Holtz-Eakin is also the President of DHE Consulting, LLC, and has served as director of the Maurice R. Greenberg Center for Geoeconomic Studies and the Paul A. Volcker Chair in International Economics at the Council on Foreign Relations, as well as a senior visiting fellow at the Peterson Institute for International Economics from 2007 to 2008. In 2009, he joined the Manhattan Institute's Center for Medical Progress as a fellow focusing on health care reform issues, but left later that year to found his own think tank.

Senate Minority Leader Mitch McConnell appointed Holtz-Eakin to the Financial Crisis Inquiry Commission in 2009.

===Economic adviser to John McCain===
In 2007, Holtz-Eakin was hired as chief economic policy adviser to U.S. Senator John McCain's 2008 presidential campaign. Through the campaign and coincident 2008 financial crisis, he remained in the media spotlight on the candidate's proposals for the economy and health care. Holtz-Eakin drew particular attention when he claimed that, as a U.S. Senator on the Commerce Committee, McCain "helped create" the BlackBerry wireless device.
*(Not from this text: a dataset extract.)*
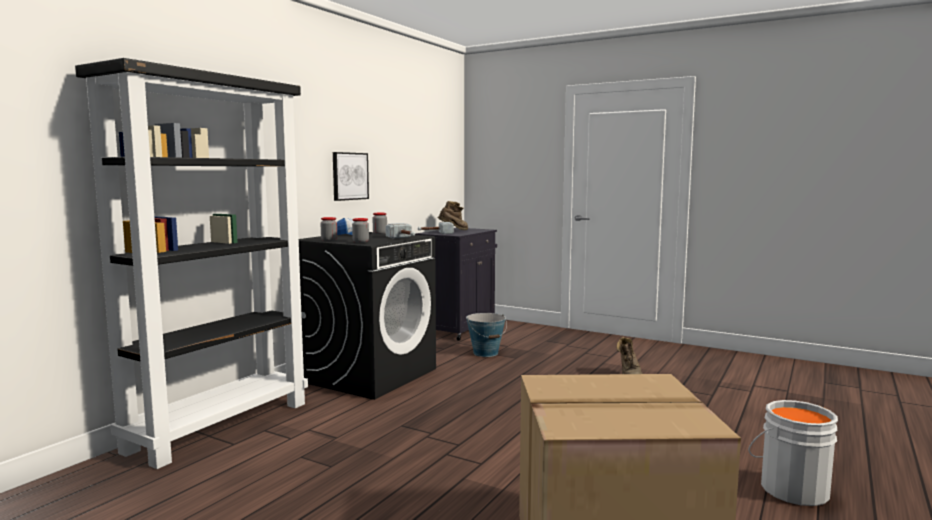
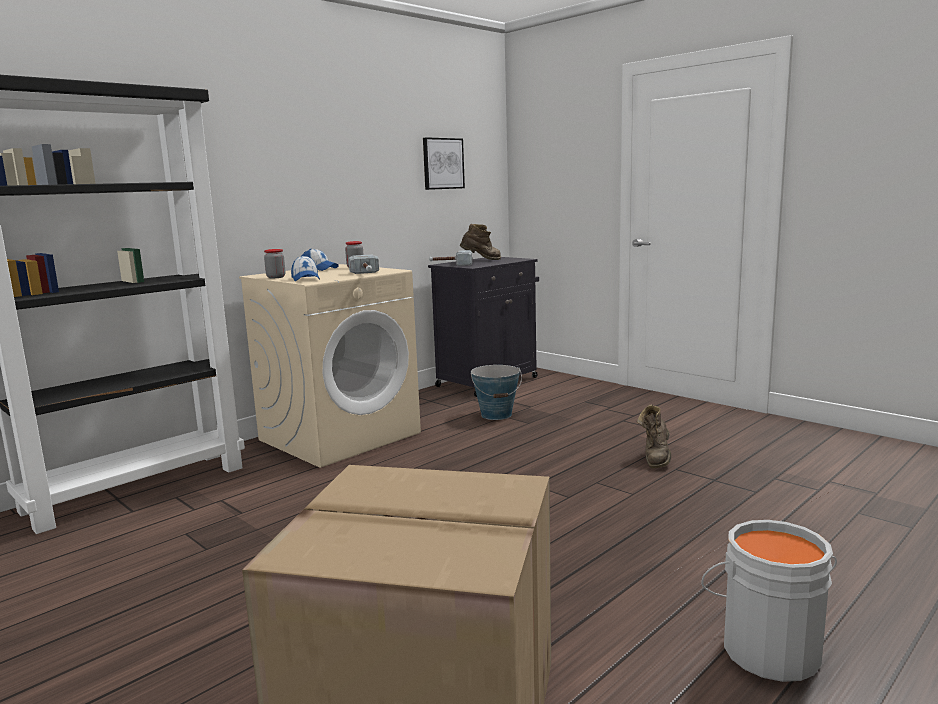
camera: 15 degrees right, 5 degrees up
(349, 176) = (325, 197): picture -> picture (442, 163)
(360, 242) = (305, 279): jar -> cap
(369, 375) = (340, 436): black washing machine -> beige washing machine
===President of American Action Forum===
In early 2010, Holtz-Eakin became president of American Action Forum, a conservative think tank focused on fiscal and public policy issues. Since joining American Action Forum, Holtz-Eakin has appeared on Fox News to argue against a 2010 health care bill, as well as writing a similarly worded Op-Ed for The New York Times. Holtz-Eakin has been active in supporting Senate immigration bill S.744, which would increase annual legal immigration numbers, legalize illegal immigrants in the United States and some who have already been deported, and promises future enforcement efforts to deter future illegal immigration.

==Personal life==
Holtz-Eakin currently lives in Washington, D.C., is married to Beth Robinson, and has two children.

In 2013, Holtz-Eakin was a signatory to an amicus curiae brief submitted to the Supreme Court in support of same-sex marriage during the Hollingsworth v. Perry case.